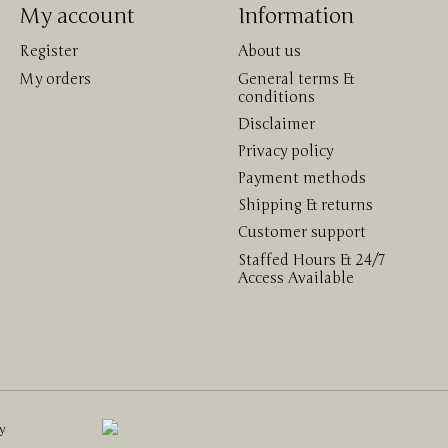
My account
Information
Register
About us
My orders
General terms &
conditions
Disclaimer
Privacy policy
Payment methods
Shipping & returns
Customer support
Staffed Hours & 24/7
Access Available
by
Lightspeed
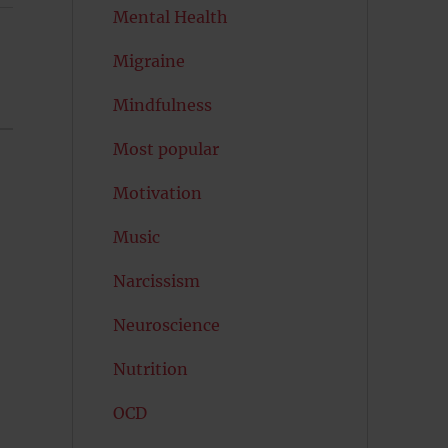
Mental Health
Migraine
Mindfulness
Most popular
Motivation
Music
Narcissism
Neuroscience
Nutrition
OCD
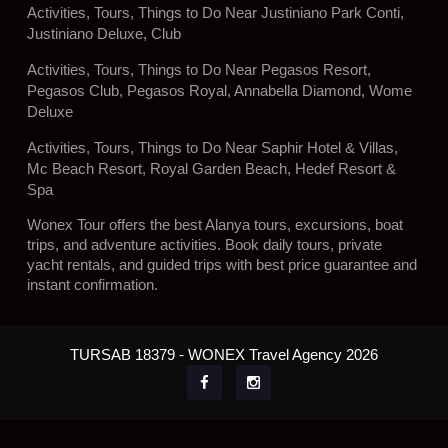
Activities, Tours, Things to Do Near Justiniano Park Conti,
Justiniano Deluxe, Club
Activities, Tours, Things to Do Near Pegasos Resort,
Pegasos Club, Pegasos Royal, Annabella Diamond, Wome
Deluxe
Activities, Tours, Things to Do Near Saphir Hotel & Villas,
Mc Beach Resort, Royal Garden Beach, Hedef Resort &
Spa
Wonex Tour offers the best Alanya tours, excursions, boat
trips, and adventure activities. Book daily tours, private
yacht rentals, and guided trips with best price guarantee and
instant confirmation.
TURSAB 18379 - WONEX Travel Agency 2026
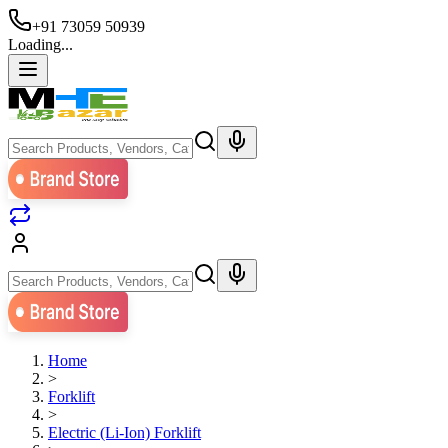
+91 73059 50939
Loading...
Home
>
Forklift
>
Electric (Li-Ion) Forklift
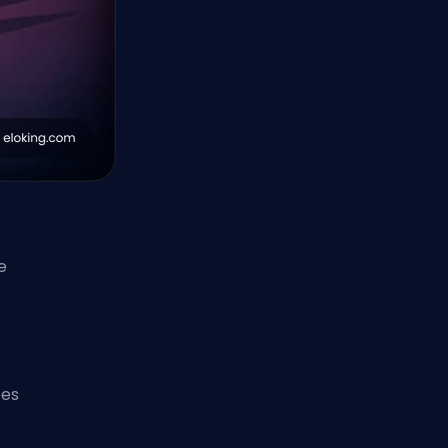
e
e
oes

Work instruction:
Which lines of the listing contain the string "trips"? Copy every one of them.

Response to this exercise:
trips, and adventure activities. Book daily tours, private
yacht rentals, and guided trips with best price guarantee and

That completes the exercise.